» Input
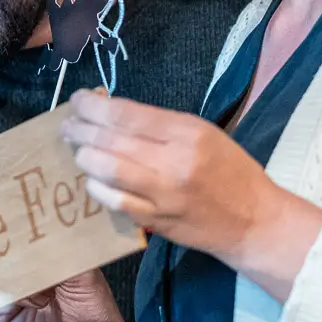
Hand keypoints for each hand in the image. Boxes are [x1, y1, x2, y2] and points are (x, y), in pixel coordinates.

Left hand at [62, 89, 321, 301]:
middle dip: (81, 129)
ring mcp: (164, 194)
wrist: (255, 221)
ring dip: (84, 157)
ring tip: (76, 149)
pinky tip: (91, 180)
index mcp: (188, 132)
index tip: (78, 100)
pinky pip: (115, 201)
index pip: (127, 113)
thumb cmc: (230, 171)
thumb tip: (111, 110)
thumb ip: (159, 124)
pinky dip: (97, 188)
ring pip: (109, 169)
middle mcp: (175, 161)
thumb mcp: (203, 133)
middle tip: (67, 125)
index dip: (94, 105)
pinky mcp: (157, 220)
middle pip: (112, 139)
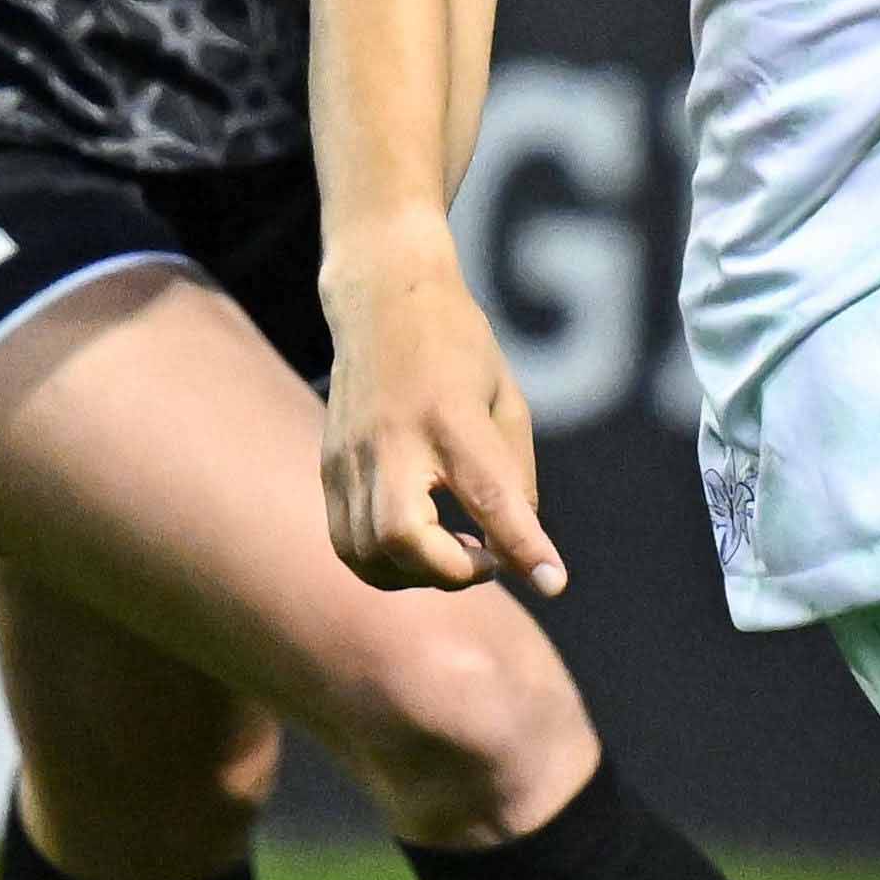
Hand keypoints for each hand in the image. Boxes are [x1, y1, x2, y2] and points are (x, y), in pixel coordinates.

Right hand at [319, 259, 563, 595]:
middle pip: (403, 536)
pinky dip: (386, 563)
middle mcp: (392, 438)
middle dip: (450, 571)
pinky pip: (348, 543)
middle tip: (484, 557)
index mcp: (451, 413)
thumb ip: (513, 478)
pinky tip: (418, 542)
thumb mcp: (506, 399)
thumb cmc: (458, 345)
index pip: (488, 492)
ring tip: (452, 549)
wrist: (382, 297)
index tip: (551, 582)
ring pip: (368, 554)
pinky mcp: (329, 467)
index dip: (520, 544)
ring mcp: (350, 455)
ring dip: (417, 574)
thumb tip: (511, 548)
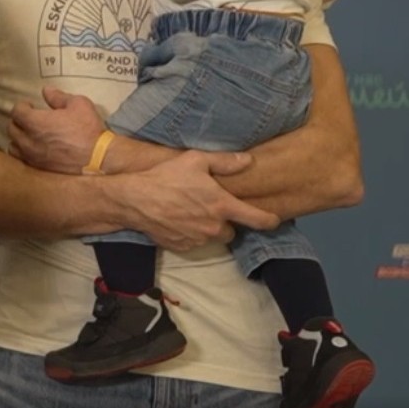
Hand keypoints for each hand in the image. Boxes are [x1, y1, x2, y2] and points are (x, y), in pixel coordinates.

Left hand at [9, 87, 104, 173]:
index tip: (30, 105)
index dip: (22, 106)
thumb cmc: (88, 129)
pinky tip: (33, 149)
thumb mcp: (78, 104)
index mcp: (35, 122)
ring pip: (13, 145)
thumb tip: (46, 90)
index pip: (16, 111)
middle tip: (30, 119)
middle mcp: (28, 140)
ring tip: (29, 135)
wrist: (99, 158)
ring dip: (18, 138)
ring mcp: (32, 157)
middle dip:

» Brief
Look through the data above. Copy every line with the string "index" in it.

» Worked solution
index mcp: (188, 132)
index tip: (78, 100)
index pip: (127, 113)
index dip: (94, 105)
index mcp: (451, 413)
index pip: (488, 492)
index tip: (551, 582)
index dip: (520, 544)
index tip: (30, 105)
index dip: (22, 106)
index mcp: (35, 122)
index pip: (16, 111)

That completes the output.